Дмитрий Мережковский - Св. Тереза Иисуса
36
В эти дни «ересь» Иллюминатов не только тайно, в народных глубинах, но и почти явно, в высшем сословии, распространяется по всей Испании так, что проникает во дворец императора Карла V: один из его секретарей, дон Алонзо де Вальдес, и придворный проповедник, о. Вивес, — протестанты, а дворцовый капеллан, Казалла, даже почти явный учитель «ереси» в Старой Кастилии. В главном же гнезде «еретиков Толедо» имя Эразма известнее, чем в самом Роттердаме.
Вот основные точки соприкосновения испанских Иллюминатов с «ересью» Лютера и Кальвина: «Внутренняя молитва освобождает верующих от всех прочих обязанностей», внешних церковных молитв и таинств; «Тщетно ходатайство святых перед Богом», «Св. Гостия только кусок теста, pedazo de masa»; «В вере совершенные ни в каких внешних делах не нуждаются».
Но может быть, страшнее и соблазнительнее для Терезы то, что гонят Иллюминатов, пытают их в застенках и жгут на кострах Инквизиции не добрые и святые люди, а злые и преступные.
........
Условие задачи :: Чем в отрывке о святой Терезе подкреплены слова о том, что «ересь» Иллюминатов «проникает во дворец императора Карла V»? Ответьте в одном–трёх предложениях.

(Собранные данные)
........
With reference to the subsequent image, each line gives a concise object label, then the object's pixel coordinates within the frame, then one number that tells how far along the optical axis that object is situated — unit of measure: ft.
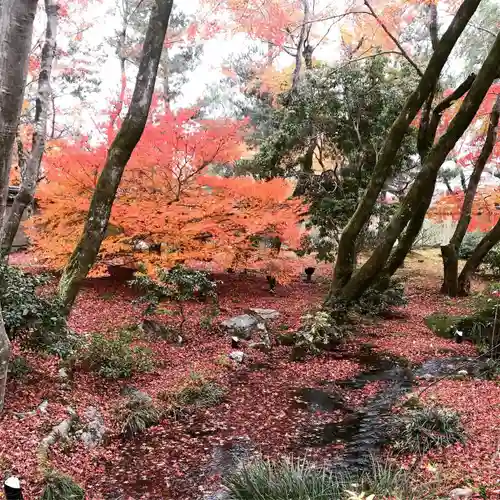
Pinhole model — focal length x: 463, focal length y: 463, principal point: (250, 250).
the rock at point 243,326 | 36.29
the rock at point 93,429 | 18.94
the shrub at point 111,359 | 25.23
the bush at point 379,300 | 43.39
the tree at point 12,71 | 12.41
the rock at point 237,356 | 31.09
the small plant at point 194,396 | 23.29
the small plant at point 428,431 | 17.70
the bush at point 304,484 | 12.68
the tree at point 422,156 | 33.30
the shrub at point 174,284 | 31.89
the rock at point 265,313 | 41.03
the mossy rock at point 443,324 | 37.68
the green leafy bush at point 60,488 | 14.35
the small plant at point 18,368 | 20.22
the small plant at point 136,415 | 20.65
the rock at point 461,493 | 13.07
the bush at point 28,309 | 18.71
........
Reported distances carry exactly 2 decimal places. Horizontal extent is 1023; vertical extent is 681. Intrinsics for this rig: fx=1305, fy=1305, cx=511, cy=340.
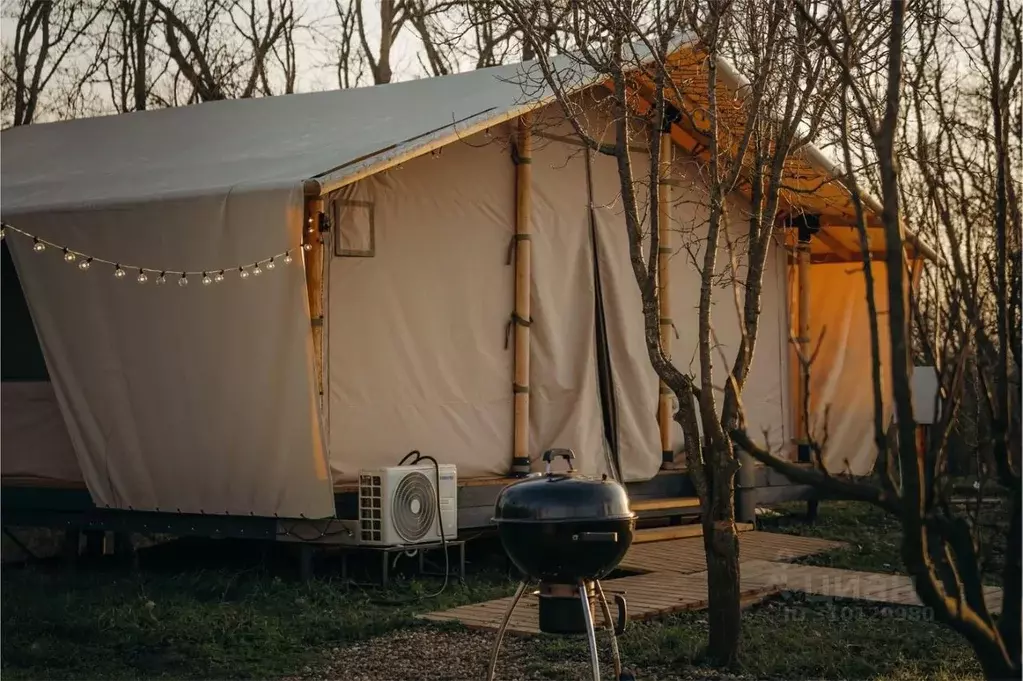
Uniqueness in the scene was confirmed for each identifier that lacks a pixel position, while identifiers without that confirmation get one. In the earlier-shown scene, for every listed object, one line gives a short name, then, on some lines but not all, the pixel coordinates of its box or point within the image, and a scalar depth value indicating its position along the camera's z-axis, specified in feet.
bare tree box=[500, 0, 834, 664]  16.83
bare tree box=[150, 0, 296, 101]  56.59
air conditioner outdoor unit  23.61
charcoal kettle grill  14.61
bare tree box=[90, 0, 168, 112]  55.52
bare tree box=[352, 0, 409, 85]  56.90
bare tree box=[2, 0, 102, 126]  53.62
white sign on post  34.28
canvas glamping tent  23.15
........
Ответ :: Отрывок называет людей из окружения императора: один из его секретарей, дон Алонзо де Вальдес, и придворный проповедник, о. Вивес, были протестантами. Дворцовый капеллан Казалла был даже почти явным учителем «ереси» в Старой Кастилии.